A participação da Rússia e da China na África tem suscitado preocupações entre países ocidentais devido às suas intenções e implicações abrangentes para a democracia, os direitos humanos e a segurança no continente.

Analistas têm apontado alguns impactos negativos dessa participação. Segundo eles, esses países têm explorado a fragilidade e vulnerabilidade de certos estados africanos, o que amplia o risco de violência e instabilidade.

Além disso, eles observam que a Rússia e a China se aproveitam da fraqueza e da corrupção de alguns governos africanos, que corrói o Estado de Direito em diversas nações do continente, para conseguir colocar em marcha seus planos de ampliação de influência na região.

Existe também a preocupação sobre a possibilidade da Rússia e da China estarem comprometendo o meio ambiente e os direitos humanos de comunidades africanas.
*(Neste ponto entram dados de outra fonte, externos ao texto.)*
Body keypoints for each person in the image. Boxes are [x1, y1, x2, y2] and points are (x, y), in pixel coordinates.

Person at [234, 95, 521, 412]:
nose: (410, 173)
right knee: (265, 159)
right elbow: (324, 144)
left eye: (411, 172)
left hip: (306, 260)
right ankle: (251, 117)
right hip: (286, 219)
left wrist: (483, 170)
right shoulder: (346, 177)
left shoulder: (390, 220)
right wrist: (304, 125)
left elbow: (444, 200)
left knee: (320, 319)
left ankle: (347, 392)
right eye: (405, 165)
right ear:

Anna Borshchevskaya, do think tank Washington Institute, disse ao The Hindu que os "projetos de mineração da Rússia [na África] resultaram, segundo relatos, em altos níveis de compostos metálicos tóxicos, poluição dos recursos hídricos subterrâneos, solo e vegetação".

O futuro da geopolítica africana

Os recentes movimentos na África indicam que o continente está passando por uma transformação geopolítica profunda que poderá moldar o seu futuro. O declínio do “quase império” da França na África faz parte de uma tendência mais ampla de enfraquecimento da influência ocidental no continente. Já a ascensão da presença da Rússia e da China na África faz parte de um padrão maior, que revela o aumento da competição entre potências globais por recursos e influência no local.

As implicações dessas mudanças para a África são incertas e dependem de como os governos e as populações locais irão responder a elas.

Por um lado, a África poderá se beneficiar de mais oportunidades e opções para desenvolvimento e cooperação com diferentes parceiros. Por outro, poderá enfrentar mais desafios e riscos para a estabilidade e segurança devido a novas interferências externas e eventuais conflitos internos.